▶ _What is being asked_: Repeat the passage of the scheduling benchmark notes starting with "May 2026 audit" and going on through "50K Snapshot (industrial-50k)", word for word.

What is not claimed:

• full industrial validation on a live factory
• guaranteed full feasible 50K solve within the current study timeboxes

May 2026 audit re-verification:

• current audit status is tracked in AUDIT_VERIFICATION_2026_05_01.md
• that pass confirmed several stale findings were already closed on current master, and only the still-live defects were changed: heuristic-only ML advisory can no longer override deterministic routing, public verification is exhaustive, and LBBD / LBBD-HD setup lower bounds are now sequence-safe

50K Snapshot (industrial-50k)

Canonical artifacts:

• benchmark/studies/2026-04-13-rhc-50k-machine-index/rhc_50k_study.json
• Pre-fix live stress artifact: benchmark/studies/test-50k-academic-matrix-v1/rhc_50k_study.json
• Retired guarded-profile artifact: benchmark/studies/2026-04-26-rhc-alns-postfix-canonical-v4/rhc_50k_study.json
• Current-head audit before the profile refresh: benchmark/studies/2026-04-27-rhc-50k-audit-v1/rhc_50k_study.json
• Current-head audit after the profile refresh (pure-Python anchor): benchmark/studies/2026-04-27-rhc-50k-audit-v2-current-head/rhc_50k_study.json
• Fresh post-critical-fixes rerun on pushed master: benchmark/studies/2026-05-01-rhc-50k-audit-v3-post-critical-fixes/rhc_50k_study.json

Summary from the fresh post-critical-fixes rerun on pushed master:

Solver	Wall time (s)	Feasibility rate	Mean scheduled ratio	Mean makespan (min)	Mean inner fallback ratio
RHC-GREEDY	600.514	0.0	0.4184	13622.18	0.0
RHC-ALNS	1329.576	0.0	0.1374	4295.25	0.3333

Interpretation:

• This is still a profiling/evidence slice, not a "50K solved" claim.
• The pre-fix stress matrix remains the honest evidence surface for the old ALNS failure shape, where coverage stayed weak but some windows did enter search.
• The 2026-04-26 guarded artifact captured a second regime, where oversized windows were short-circuited before expensive seed generation could burn the full window budget.
• The 2026-04-27 v1 audit established a third regime and corrected the old blanket claim that ALNS "never enters search": the early windows do enter ALNS, but windows 2-3 spend 100 repair attempts on zero-yield CP-SAT micro-repair, and later windows fall back or time out under hybrid CP-SAT routing.
• The fresh 2026-05-01 v3 rerun is now the latest operational current-head evidence, but it is not a clean algorithm-only delta against v2: v3 ran with native_acceleration_rate = 1.0, while the 2026-04-27 v2 anchor ran at native_acceleration_rate = 0.0.

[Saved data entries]
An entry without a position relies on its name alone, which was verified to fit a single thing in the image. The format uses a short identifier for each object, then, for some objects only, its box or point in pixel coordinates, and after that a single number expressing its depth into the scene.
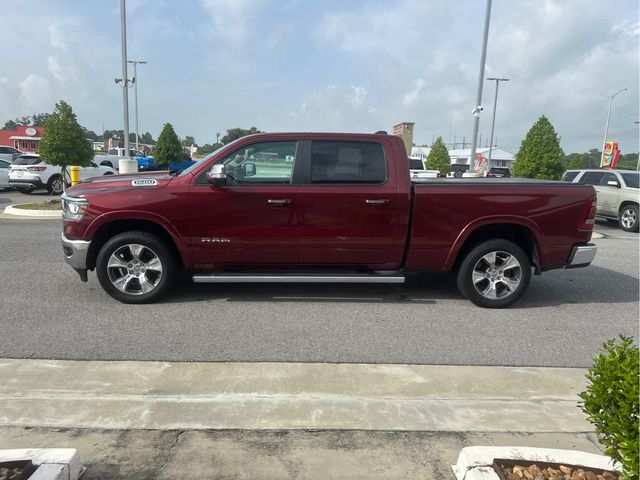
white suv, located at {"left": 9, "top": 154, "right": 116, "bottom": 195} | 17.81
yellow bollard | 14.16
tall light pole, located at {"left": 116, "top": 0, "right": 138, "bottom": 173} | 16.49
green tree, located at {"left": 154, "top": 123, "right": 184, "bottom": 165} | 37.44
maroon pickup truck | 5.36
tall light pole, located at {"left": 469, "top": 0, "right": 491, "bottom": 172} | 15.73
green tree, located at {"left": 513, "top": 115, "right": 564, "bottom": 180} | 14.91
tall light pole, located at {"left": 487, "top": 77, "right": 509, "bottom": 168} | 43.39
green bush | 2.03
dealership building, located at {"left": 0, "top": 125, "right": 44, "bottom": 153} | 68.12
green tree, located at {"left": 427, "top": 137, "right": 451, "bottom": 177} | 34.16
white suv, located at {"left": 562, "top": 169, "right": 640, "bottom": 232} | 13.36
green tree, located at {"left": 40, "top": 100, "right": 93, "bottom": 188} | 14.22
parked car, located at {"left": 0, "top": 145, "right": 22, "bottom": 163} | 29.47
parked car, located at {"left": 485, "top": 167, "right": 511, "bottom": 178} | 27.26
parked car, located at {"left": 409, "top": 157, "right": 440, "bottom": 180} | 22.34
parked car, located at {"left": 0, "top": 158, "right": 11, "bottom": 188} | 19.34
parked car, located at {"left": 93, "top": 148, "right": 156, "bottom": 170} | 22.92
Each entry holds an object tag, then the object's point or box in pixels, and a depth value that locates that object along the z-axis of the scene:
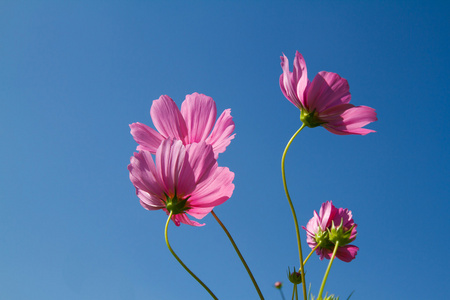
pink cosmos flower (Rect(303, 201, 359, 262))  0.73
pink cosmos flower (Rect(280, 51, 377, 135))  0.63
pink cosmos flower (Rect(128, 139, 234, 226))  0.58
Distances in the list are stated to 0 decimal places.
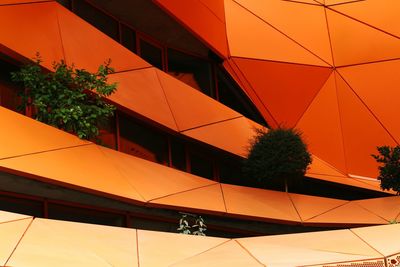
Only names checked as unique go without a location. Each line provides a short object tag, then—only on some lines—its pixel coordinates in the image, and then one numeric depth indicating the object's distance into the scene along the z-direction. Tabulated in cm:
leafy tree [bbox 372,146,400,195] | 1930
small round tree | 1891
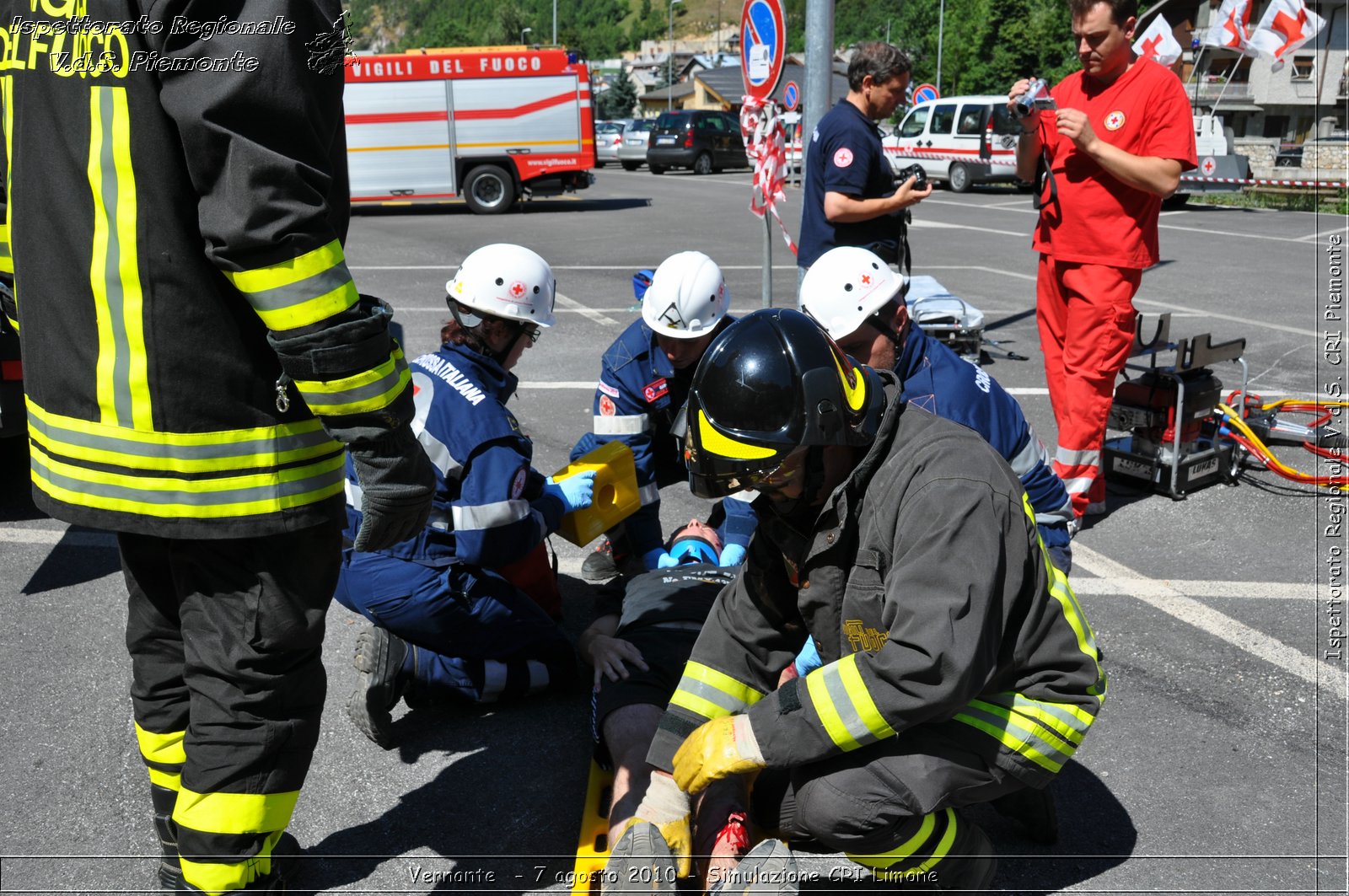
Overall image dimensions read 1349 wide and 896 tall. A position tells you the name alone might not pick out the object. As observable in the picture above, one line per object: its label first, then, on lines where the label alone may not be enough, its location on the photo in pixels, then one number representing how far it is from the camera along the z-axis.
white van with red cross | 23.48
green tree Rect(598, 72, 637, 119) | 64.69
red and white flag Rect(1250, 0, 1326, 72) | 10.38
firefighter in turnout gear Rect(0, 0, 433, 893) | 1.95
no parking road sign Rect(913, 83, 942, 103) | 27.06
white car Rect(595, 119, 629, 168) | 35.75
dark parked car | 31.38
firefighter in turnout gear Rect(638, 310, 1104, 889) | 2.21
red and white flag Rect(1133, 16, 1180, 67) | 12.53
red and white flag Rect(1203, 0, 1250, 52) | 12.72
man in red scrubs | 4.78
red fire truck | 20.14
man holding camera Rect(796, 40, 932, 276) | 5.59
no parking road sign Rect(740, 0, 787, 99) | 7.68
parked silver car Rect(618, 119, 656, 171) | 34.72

* * *

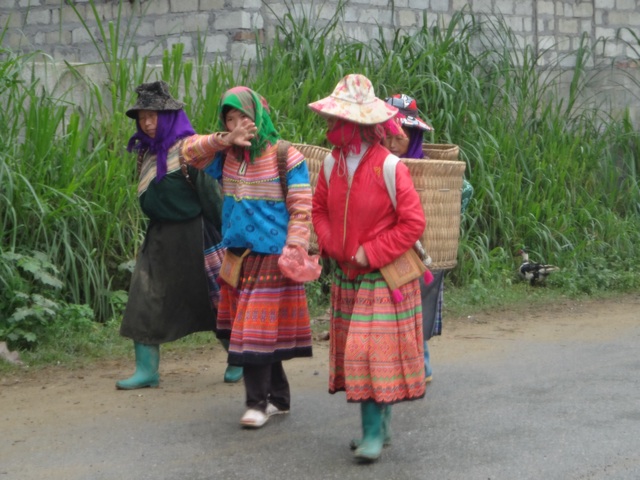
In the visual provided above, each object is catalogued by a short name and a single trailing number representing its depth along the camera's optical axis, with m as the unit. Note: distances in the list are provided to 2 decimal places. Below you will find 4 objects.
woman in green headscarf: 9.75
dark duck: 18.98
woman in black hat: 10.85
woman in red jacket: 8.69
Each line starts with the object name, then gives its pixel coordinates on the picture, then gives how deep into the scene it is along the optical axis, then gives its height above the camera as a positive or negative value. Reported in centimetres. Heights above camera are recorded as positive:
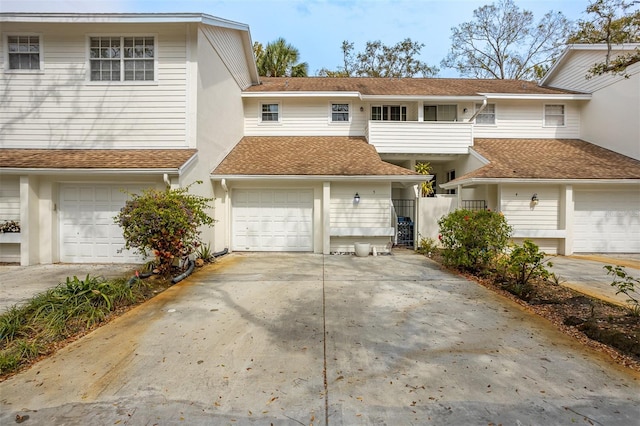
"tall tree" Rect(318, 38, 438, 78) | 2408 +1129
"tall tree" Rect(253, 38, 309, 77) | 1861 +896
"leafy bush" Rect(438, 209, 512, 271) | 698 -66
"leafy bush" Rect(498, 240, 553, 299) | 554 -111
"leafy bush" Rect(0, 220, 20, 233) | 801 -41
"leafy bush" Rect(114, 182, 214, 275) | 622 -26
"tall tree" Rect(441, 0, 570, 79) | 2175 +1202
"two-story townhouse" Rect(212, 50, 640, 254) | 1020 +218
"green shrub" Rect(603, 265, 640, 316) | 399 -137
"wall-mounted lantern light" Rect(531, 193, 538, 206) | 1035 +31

▶ _Response to this task_:
May 2026 audit re-verification:

• current audit status is tracked in AUDIT_VERIFICATION_2026_05_01.md
• that pass confirmed several stale findings were already closed on current master, and only the still-live defects were changed: heuristic-only ML advisory can no longer override deterministic routing, public verification is exhaustive, and LBBD / LBBD-HD setup lower bounds are now sequence-safe

50K Snapshot (industrial-50k)